By Michael Guerin

For all Lazarus’s champion qualities the asset which may gift him today’s $800,000 New Zealand Trotting Cup is the one in the mind of rival drivers — respect.

Because the aura the great pacer has built up over the last two years, but cemented in the last six weeks should ensure he gets the lead at some stage, of today’s iconic 3200m race and when Lazarus leads, Lazarus wins.

The five-year-old stallion sensation has never been beaten in front, in fact no horse has ever run past him in a race.

He has a relentless cruising speed which zaps his rival’s sprints, that stamina advantage seeing him put a 10-length gap on a similar field last year in race record time.

While he has dominated since, the times he has shown even the slightest vulnerability, have been when asked to come wide or sprint off another horse’s back.

That was how Smolda beat him in the Ballarat Cup, Lennytheshark in the Miracle Mile and he even had a speed wobble three wide on the bend, in an easy kill four-year-old race at Melton last February.

He has allayed those fears this season, with all three lead-up victories being when he has come from behind or sat parked in his last-start, Kaikoura Cup stunner.

But that last win, in unbelievable time, had the extra bonus of terrifying his rivals.

It proved to them Lazarus, after some average workouts to start his season when he was too fat, is now a trimmed-down racing machine similar or even better to last year.

So when trainer-driver Mark Purdon almost certainly goes asking for the lead today, it is impossible to think any of his rival drivers wouldn’t be happy to trail him and hope for a tow into a lucrative payday for second.

The horses drawn inside Lazarus wouldn’t entertain a challenge while Titan Banner tried that and lost at Kaikoura so would surely trail.

Aussie raider Tiger Tara’s trainer Kevin Pizutto has somewhat surprisingly suggested, he wouldn’t mind trailing the champ while Lazarus’s Auckland Cup winning stablemate Dream About Me has been cruelled by a second line draw.

Which leaves the riddle that is second favourite Heaven Rocks.

Their trainers Purdon and Natalie Rasmussen believe Heaven Rocks has a comparable motor to Lazarus, but his erratic form this campaign and a rollercoaster week of health make it increasingly hard for Purdon to consider trailing Heaven Rocks should he challenge mid race.
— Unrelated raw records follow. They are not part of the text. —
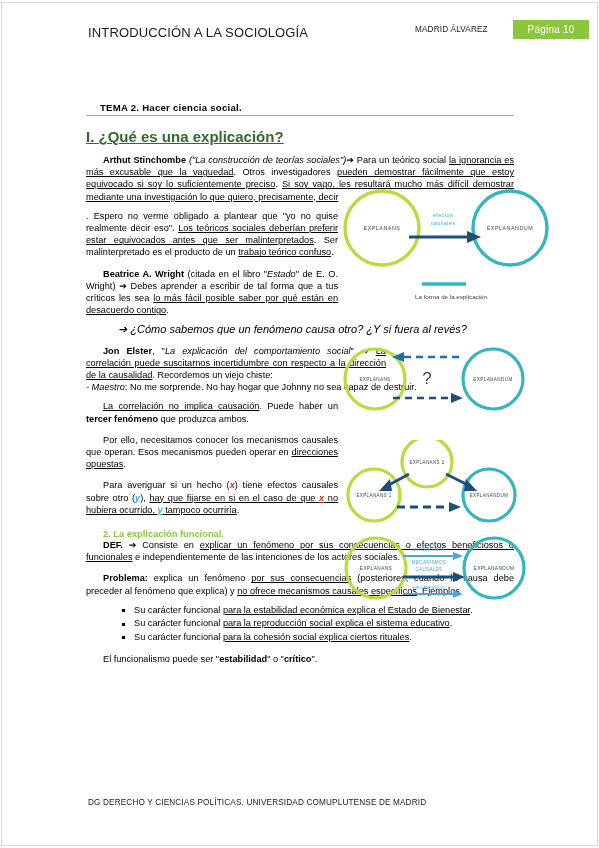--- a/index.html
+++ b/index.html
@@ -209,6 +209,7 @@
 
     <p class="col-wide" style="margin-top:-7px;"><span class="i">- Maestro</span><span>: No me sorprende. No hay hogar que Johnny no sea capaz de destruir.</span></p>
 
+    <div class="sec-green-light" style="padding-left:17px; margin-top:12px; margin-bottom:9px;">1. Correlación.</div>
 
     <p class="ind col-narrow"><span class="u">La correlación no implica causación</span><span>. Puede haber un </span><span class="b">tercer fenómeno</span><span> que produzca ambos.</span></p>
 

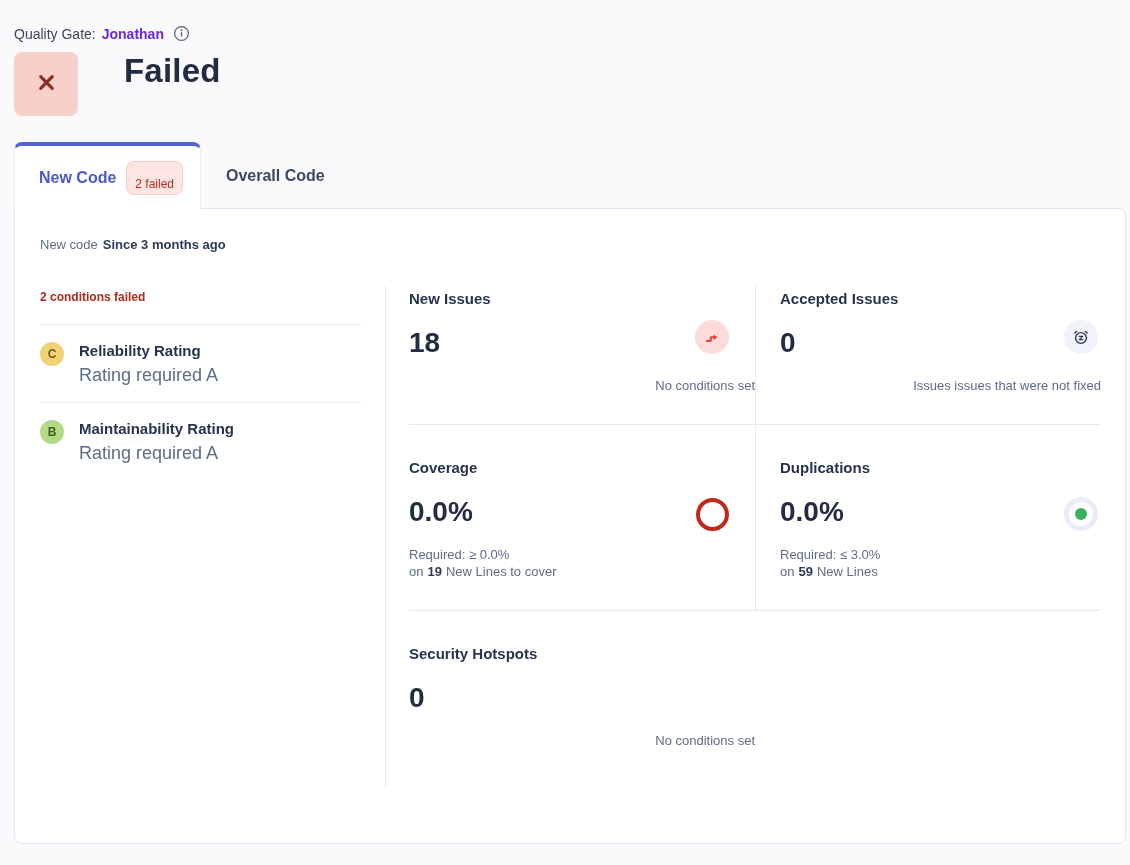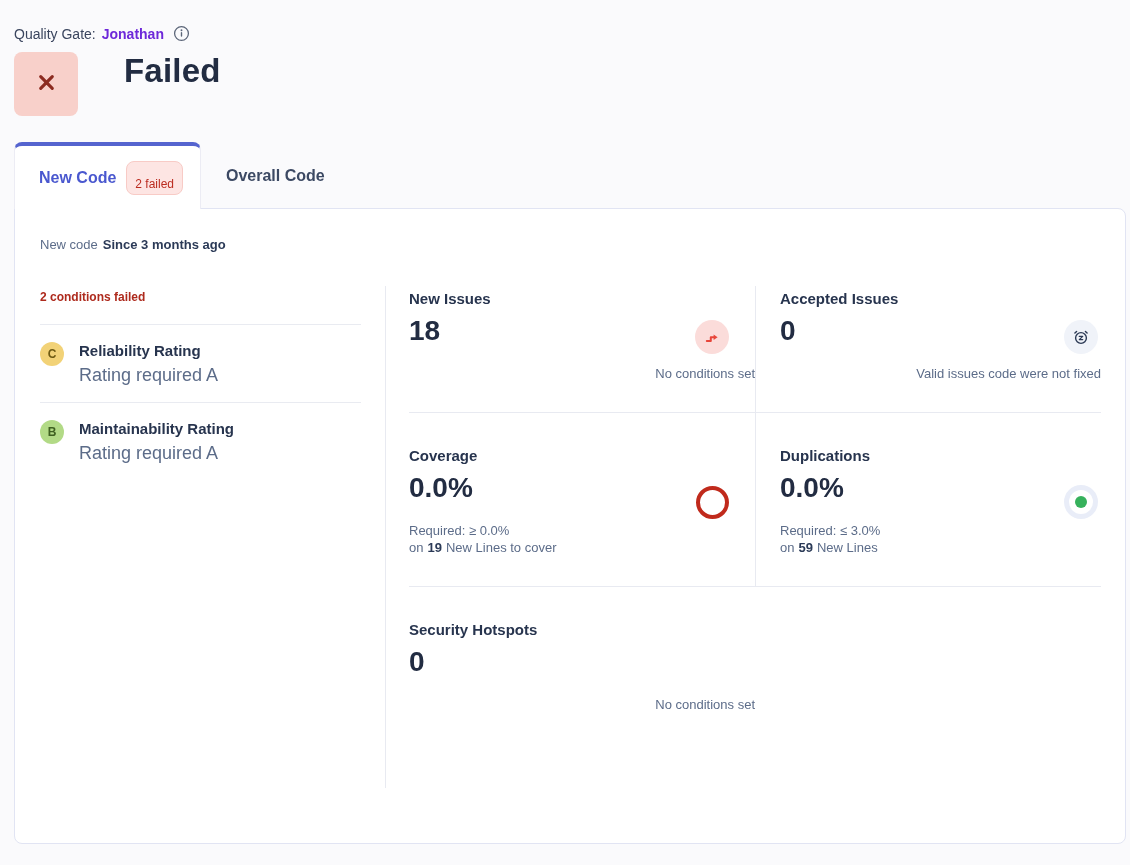--- a/index.html
+++ b/index.html
@@ -72,7 +72,7 @@
   .mcell + .mcell { border-left:1px solid #e8eaf1; padding-left:24px; }
   .mrow.lower .mcell { padding-top:34px; }
   .mtitle { font-size:15px; font-weight:600; color:#27344e; }
-  .mvalue { font-size:28px; font-weight:700; color:#222c42; margin-top:8px; cursor:pointer; }
+  .mvalue { font-size:28px; font-weight:700; color:#222c42; margin-top:20px; cursor:pointer; }
   .mnote { font-size:13px; color:#5c6c89; margin-top:18px; line-height:17px;text-align:right; }
   .mline { display:flex; gap:4px; font-size:13px; color:#5c6c89; line-height:17px; }
   .mline b { color:#2b3a57; }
“Maybe a month ago that looked likely but the way Lazarus has raced since, I think it would be hard to trail anything now,” admits Purdon.

“Maybe if Heaven Rocks got there early enough we could trail but to be honest I think Lazarus could come off his back and beat him anyway.”

While that should cement punter’s confidence today at $1.30 fixed, many will struggle to see the point in a win bet so will be keen to find place or exotics value, Heaven Rocks is an obvious danger but his manners make him hardly an appealing place option, so Tiger Tara and Titan Banner may be better options, and Dream About Me can still place if they go hard and luck goes her way.

Jack’s Legend has improved with every public outing this season, and is a serious place prospect while No Doctor Needed has the draw and driver to sneak into the money or at least boost the First4.

And in case you are considering going shopping for value in the huge win prices around any of his rivals, remember this: Only six horses have ever beaten Lazarus home in a race and none of them are in New Zealand.

Don’t expect that number to change today.